San Juan Bautista es un santo muy popular en Canarias, y es curioso que la ciudad que fue fundada precisamente un 24 de junio no tenga al santo por patrono. Lo que celebramos es la fundación no al santo. La ciudad que es capital de Gran Canaria y de la provincia oriental tiene su origen en el primer atentado ecológico cometido en la isla, pues entonces fue instalado un asentamiento en la margen sur del Guiniguada, después de haber talado buena parte del bosque de palmeras que allí se levantaba y de construir con sus troncos la empalizada que transformó el campamento en fortín.
Gran ironía es que, después de la masacre vegetal, llamasen al fuerte Real de Las Palmas, pues aquel enclave es embrión de la ciudad y también de su nombre (entonces las palmeras eran palmas), y es de ahí de donde proviene el gentilicio «palmenses» con que se denomina a los habitantes de la ciudad, frente a los palmeros de la isla de La Palma, los palmeños de Palma del Río o los palmesanos de Palma de Mallorca.
Entiendo que el nombre de la ciudad es Las Palmas de Gran Canaria, pero, carajo, que nadie tome como una agresión que yo diga solamente Las Palmas cuando me refiero a ella con la familiaridad y el afecto de uno de sus habitantes.

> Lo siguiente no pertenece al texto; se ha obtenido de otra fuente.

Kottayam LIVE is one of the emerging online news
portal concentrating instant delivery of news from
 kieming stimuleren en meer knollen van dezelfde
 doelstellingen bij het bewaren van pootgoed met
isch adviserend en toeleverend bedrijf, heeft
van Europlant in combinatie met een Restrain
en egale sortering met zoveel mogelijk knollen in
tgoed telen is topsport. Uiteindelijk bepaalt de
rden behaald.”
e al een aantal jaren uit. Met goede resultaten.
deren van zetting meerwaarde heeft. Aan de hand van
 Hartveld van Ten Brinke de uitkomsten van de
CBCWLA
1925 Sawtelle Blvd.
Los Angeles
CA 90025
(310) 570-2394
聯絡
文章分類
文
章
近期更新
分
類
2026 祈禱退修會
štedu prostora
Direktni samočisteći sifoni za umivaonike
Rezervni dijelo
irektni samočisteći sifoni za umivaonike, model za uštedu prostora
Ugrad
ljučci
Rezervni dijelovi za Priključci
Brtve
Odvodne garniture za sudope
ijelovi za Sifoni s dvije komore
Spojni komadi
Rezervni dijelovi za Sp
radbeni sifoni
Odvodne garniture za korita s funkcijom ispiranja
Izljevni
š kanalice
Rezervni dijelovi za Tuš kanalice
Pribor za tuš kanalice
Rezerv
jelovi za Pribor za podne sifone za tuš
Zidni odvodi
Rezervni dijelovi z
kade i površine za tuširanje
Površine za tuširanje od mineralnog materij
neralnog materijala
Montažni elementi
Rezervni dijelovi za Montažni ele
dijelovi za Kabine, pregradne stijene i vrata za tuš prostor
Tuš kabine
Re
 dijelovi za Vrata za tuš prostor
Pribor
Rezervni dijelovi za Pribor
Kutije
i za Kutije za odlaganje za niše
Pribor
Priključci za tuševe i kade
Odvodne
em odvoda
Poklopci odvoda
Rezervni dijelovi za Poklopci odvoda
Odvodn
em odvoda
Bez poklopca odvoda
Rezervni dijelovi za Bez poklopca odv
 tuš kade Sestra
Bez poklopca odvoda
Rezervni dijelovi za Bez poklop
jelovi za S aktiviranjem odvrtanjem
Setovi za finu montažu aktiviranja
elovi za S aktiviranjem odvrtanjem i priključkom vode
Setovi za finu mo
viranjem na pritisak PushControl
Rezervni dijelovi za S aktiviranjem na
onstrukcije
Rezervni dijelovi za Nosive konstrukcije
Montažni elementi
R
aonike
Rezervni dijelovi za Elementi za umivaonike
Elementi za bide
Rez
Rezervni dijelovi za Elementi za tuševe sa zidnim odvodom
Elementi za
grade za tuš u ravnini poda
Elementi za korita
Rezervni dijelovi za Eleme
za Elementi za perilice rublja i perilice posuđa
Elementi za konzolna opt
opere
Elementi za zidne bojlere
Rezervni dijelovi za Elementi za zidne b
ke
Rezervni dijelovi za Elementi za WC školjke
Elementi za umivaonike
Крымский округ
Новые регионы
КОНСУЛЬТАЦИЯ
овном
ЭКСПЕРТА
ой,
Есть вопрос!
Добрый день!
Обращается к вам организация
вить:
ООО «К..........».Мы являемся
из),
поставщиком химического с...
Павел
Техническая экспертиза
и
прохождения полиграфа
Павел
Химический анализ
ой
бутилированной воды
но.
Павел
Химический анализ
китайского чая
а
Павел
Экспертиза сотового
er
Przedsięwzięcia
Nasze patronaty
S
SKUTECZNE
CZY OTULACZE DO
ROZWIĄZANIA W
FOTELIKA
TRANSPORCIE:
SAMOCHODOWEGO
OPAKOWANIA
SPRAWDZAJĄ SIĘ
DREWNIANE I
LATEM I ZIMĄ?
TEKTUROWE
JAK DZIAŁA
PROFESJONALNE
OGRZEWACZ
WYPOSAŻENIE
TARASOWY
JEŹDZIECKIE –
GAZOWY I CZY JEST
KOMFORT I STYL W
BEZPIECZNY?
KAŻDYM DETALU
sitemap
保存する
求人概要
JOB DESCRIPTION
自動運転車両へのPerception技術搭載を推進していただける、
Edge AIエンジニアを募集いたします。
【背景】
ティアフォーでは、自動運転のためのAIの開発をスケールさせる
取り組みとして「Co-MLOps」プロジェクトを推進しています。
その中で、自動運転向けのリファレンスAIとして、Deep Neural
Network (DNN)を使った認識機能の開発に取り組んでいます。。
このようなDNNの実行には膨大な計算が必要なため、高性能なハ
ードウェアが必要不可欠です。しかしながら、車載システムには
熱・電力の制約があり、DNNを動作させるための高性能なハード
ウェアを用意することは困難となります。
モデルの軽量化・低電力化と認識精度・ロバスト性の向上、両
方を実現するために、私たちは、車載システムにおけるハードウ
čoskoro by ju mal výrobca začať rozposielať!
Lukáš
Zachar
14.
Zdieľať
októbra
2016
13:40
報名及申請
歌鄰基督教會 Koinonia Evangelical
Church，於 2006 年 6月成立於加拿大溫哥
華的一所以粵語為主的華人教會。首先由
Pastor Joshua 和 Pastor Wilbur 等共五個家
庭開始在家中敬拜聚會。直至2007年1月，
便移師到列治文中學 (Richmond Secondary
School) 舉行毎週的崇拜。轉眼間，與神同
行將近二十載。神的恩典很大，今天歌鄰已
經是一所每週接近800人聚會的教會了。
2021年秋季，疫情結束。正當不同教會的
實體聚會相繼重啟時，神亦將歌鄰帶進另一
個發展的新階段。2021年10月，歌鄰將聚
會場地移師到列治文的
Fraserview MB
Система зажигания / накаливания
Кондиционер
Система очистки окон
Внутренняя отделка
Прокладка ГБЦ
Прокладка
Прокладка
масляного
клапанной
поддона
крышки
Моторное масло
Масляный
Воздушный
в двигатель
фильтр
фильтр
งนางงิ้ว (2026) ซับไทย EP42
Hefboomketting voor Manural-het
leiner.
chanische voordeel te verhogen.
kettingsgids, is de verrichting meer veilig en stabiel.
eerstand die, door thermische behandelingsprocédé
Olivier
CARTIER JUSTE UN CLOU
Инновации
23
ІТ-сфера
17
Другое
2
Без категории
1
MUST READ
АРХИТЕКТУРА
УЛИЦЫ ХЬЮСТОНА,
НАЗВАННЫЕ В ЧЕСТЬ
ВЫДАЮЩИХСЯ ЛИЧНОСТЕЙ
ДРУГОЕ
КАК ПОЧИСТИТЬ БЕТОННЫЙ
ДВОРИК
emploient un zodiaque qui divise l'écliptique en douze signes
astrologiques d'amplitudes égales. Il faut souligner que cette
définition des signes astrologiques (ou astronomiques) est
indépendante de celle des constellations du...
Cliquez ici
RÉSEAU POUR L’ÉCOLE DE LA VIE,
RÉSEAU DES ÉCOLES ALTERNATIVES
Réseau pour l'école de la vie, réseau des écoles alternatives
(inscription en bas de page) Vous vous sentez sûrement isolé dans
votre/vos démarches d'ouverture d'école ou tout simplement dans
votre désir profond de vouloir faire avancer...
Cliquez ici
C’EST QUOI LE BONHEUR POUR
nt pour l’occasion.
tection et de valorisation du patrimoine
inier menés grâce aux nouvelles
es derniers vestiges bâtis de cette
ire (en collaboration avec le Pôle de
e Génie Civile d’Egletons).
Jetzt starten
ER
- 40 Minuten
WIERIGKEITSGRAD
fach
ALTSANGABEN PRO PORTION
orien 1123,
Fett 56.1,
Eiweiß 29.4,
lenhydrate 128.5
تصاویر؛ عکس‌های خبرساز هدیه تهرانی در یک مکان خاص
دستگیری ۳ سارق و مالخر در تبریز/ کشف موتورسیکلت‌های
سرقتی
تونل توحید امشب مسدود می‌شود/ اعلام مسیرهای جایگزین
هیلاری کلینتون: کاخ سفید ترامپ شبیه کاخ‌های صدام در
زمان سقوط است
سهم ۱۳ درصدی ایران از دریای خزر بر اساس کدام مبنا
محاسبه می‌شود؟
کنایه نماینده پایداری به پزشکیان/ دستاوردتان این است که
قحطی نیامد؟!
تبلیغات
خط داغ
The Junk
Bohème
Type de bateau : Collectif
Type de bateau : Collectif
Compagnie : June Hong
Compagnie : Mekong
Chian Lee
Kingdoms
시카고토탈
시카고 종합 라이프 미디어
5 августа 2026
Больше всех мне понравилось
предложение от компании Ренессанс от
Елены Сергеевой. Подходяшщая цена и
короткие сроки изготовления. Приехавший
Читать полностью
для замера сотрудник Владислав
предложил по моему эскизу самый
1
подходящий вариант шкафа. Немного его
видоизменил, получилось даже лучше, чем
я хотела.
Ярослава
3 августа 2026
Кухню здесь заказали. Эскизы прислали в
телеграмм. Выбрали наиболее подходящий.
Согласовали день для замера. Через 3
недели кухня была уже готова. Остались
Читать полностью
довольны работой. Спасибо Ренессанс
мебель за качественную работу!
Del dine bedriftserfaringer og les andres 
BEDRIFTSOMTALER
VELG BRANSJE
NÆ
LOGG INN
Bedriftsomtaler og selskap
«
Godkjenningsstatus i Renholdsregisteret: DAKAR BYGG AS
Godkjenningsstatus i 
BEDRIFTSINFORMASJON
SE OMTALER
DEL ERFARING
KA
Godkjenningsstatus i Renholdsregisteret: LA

Es que, además, Las Palmas es un nombre hermosísimo, vegetal, por lo que no deberíamos tratar a las palmeras y a los demás árboles con la desidia de quienes deberíamos llevar si nombre con orgullo, y reivindicar el verde que a los responsables se les mezcla con el gris del cemento.
Todo eso es memoria, pero no deja de ser irónico que cinco siglos después de su fundación se siga discutiendo en esta ciudad incluso por el nombre. Tal vez, si no discutiéramos, no seríamos nosotros, pues todavía está por ver si los perros de la Plaza de Santa Ana son galgos, podencos, bardinos o, vaya usted a saber, no son perros, sino sombras que escaparon de un libro de Víctor Doreste. Y aquí se mezclan Sanjuanito, Sanjuaneras y fiestas fundacionales.